Ma è dalla legge che occorre ripartire, obsoleta per molti aspetti e messa in discussione nelle sue fondamenta da parte di chi si sente quale persona medicalizzata, giudicata e privata di una libera scelta. Da chi non vuole schierarsi all’interno del binarismo di genere e da chi chiede maggiore spazio nel viversi identità e corpo.
Occorre, per tutto questo, una diversa relazione fra mondo scientifico, legislativo, politico e comunità T, una forma di comunicazione permanente a tutto campo da inserire nella agenda delle priorità dell’Onig. L’Osservatorio ha sì comunicato la modifica dei suoi protocolli per i percorsi applicati dai centri di riferimento, ma forse serve una rivisitazione più ampia sul tema nel suo complesso che non può certo essere affrontata in due giorni di convegno.

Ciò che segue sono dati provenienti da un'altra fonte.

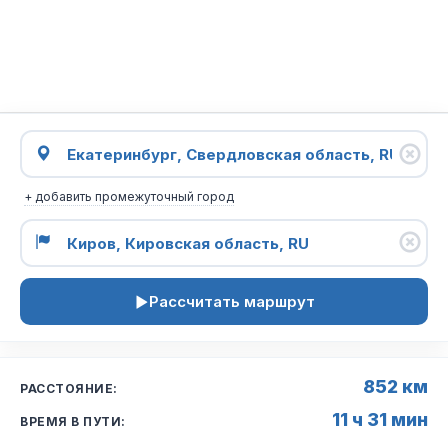
+ добавить промежуточный город
Рассчитать маршрут
852 км
РАССТОЯНИЕ:
11 ч 31 мин
ВРЕМЯ В ПУТИ: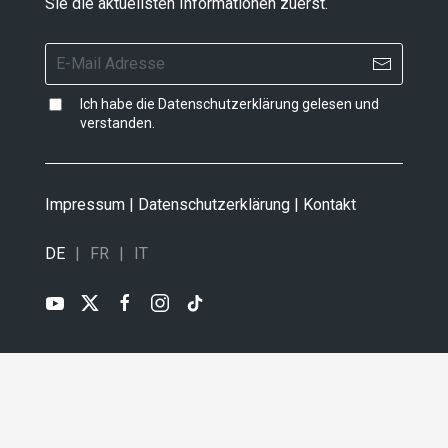
Sie die aktuellsten Informationen zuerst.
Ich habe die
Datenschutzerklärung
gelesen und
verstanden.
Impressum
|
Datenschutzerklärung
|
Kontakt
DE
FR
IT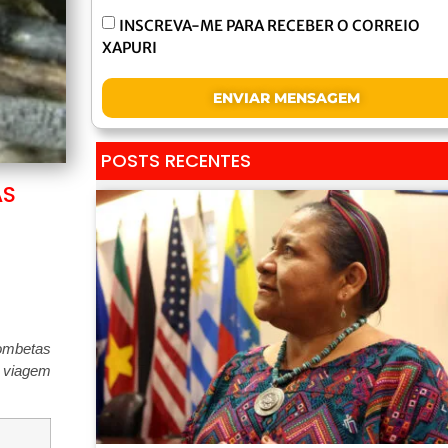
INSCREVA-ME PARA RECEBER O CORREIO
XAPURI
ENVIAR MENSAGEM
POSTS RECENTES
AS
rombetas
a viagem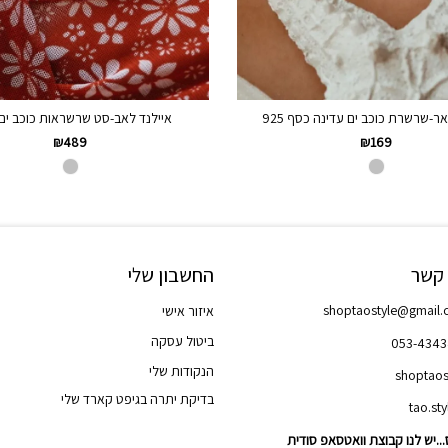
ר-שרשרת כוכב ים עדינה כסף 925
איילנד לאב-סט שרשראות כוכב ים 
₪
489
₪
169
 קשר
החשבון שלי
shoptaostyle@gmail
איזור אישי
ביטול עסקה
053-434
הנקודות שלי
shoptaos
בדיקת יתרה בגיפט קארד שלי
..יש לנו קבוצת וואטסאפ סודית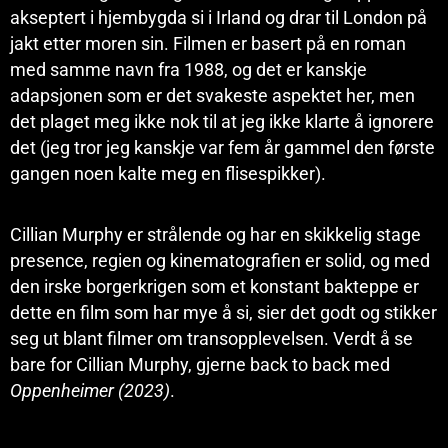
akseptert i hjembygda si i Irland og drar til London på
jakt etter moren sin. Filmen er basert på en roman
med samme navn fra 1988, og det er kanskje
adapsjonen som er det svakeste aspektet her, men
det plaget meg ikke nok til at jeg ikke klarte å ignorere
det (jeg tror jeg kanskje var fem år gammel den første
gangen noen kalte meg en flisespikker).
Cillian Murphy er strålende og har en skikkelig stage
presence, regien og kinematografien er solid, og med
den irske borgerkrigen som et konstant bakteppe er
dette en film som har mye å si, sier det godt og stikker
seg ut blant filmer om transopplevelsen. Verdt å se
bare for Cillian Murphy, gjerne back to back med
Oppenheimer (2023)
.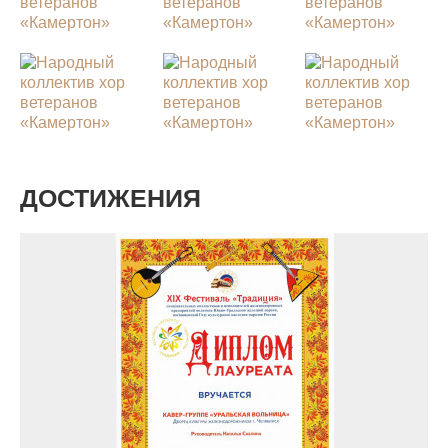
ДОСТИЖЕНИЯ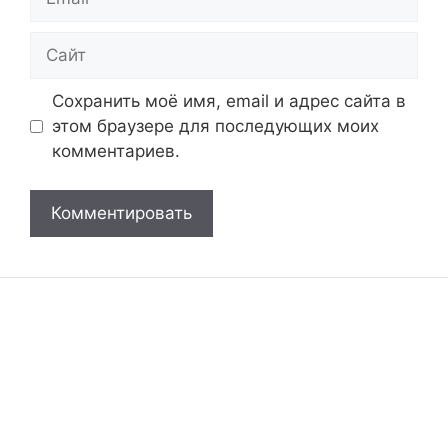
Сайт
Сохранить моё имя, email и адрес сайта в
этом браузере для последующих моих
комментариев.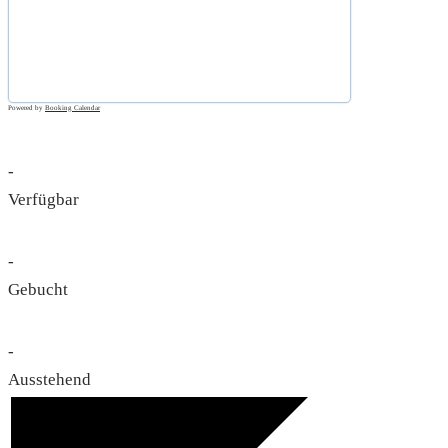
Powered by
Booking Calendar
-
Verfügbar
-
Gebucht
-
Ausstehend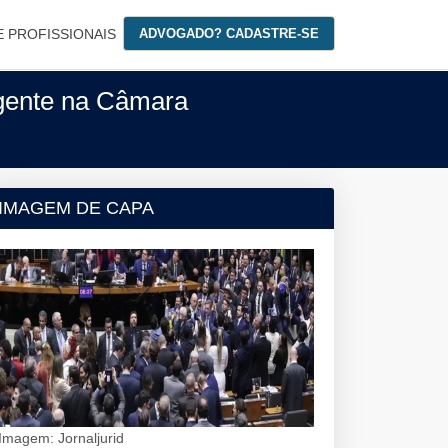
E PROFISSIONAIS
ADVOGADO? CADASTRE-SE
rgente na Câmara
IMAGEM DE CAPA
Imagem: Jornaljurid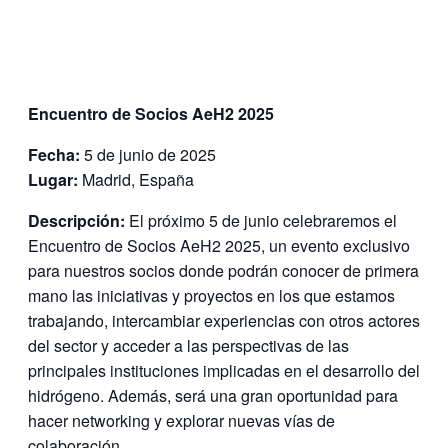
Encuentro de Socios AeH2 2025
Fecha:
5 de junio de 2025
Lugar:
Madrid, España
Descripción:
El próximo 5 de junio celebraremos el
Encuentro de Socios AeH2 2025, un evento exclusivo
para nuestros socios donde podrán conocer de primera
mano las iniciativas y proyectos en los que estamos
trabajando, intercambiar experiencias con otros actores
del sector y acceder a las perspectivas de las
principales instituciones implicadas en el desarrollo del
hidrógeno. Además, será una gran oportunidad para
hacer networking y explorar nuevas vías de
colaboración.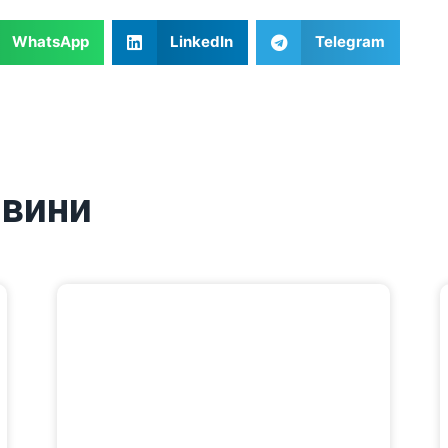
WhatsApp
LinkedIn
Telegram
овини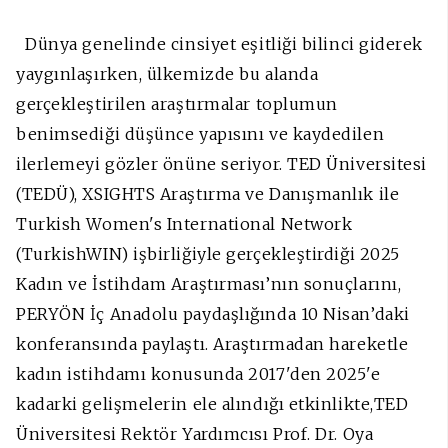
Dünya genelinde cinsiyet eşitliği bilinci giderek
yaygınlaşırken, ülkemizde bu alanda
gerçekleştirilen araştırmalar toplumun
benimsediği düşünce yapısını ve kaydedilen
ilerlemeyi gözler önüne seriyor. TED Üniversitesi
(TEDÜ), XSIGHTS Araştırma ve Danışmanlık ile
Turkish Women's International Network
(TurkishWIN) işbirliğiyle gerçekleştirdiği 2025
Kadın ve İstihdam Araştırması’nın sonuçlarını,
PERYÖN İç Anadolu paydaşlığında 10 Nisan’daki
konferansında paylaştı. Araştırmadan hareketle
kadın istihdamı konusunda 2017'den 2025'e
kadarki gelişmelerin ele alındığı etkinlikte,TED
Üniversitesi Rektör Yardımcısı Prof. Dr. Oya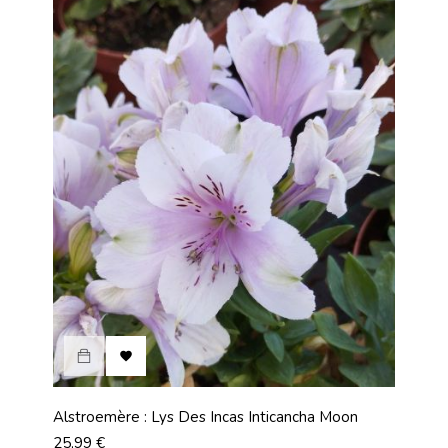

Alstroemère : Lys Des Incas Inticancha Moon
Prix
25,99 €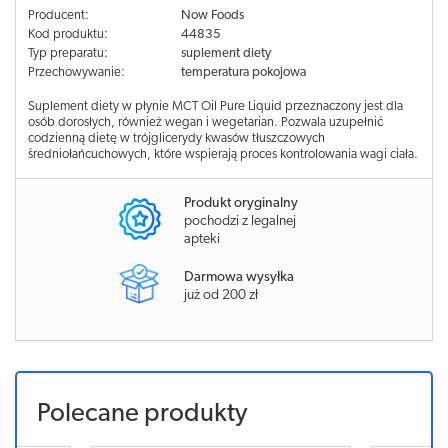
Producent:
Now Foods
Kod produktu:
44835
Typ preparatu:
suplement diety
Przechowywanie:
temperatura pokojowa
Suplement diety w płynie MCT Oil Pure Liquid przeznaczony jest dla
osób dorosłych, również wegan i wegetarian. Pozwala uzupełnić
codzienną dietę w trójglicerydy kwasów tłuszczowych
średniołańcuchowych, które wspierają proces kontrolowania wagi ciała.
Produkt oryginalny
pochodzi z legalnej
apteki
Darmowa wysyłka
już od 200 zł
Polecane produkty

Forse oltre all’audacia, occorre anche un’innovazione generazionale nell’interlocuzione, per dare spazio a nuovi modi di sentire e sentirsi, aprendo contemporaneamente un confronto sulla correttezza di un percorso che possa tutelare le scelte personali, sostenute da esperti.
Un’ultima annotazione: pur essendo l’Onig un organismo di rappresentanza di secondo livello, nel nuovo direttivo non sono rappresentate tutti i centri operativi, mancano tra gli altri Roma e Firenze, che operano su grandi numeri ed estese esperienze. Una scelta veramente incomprensibile se si vuole aprire una discussione ad ampio raggio. Forse si è scelta la politica dei piccoli passi, peccato che pare arrivato il momento del grande salto.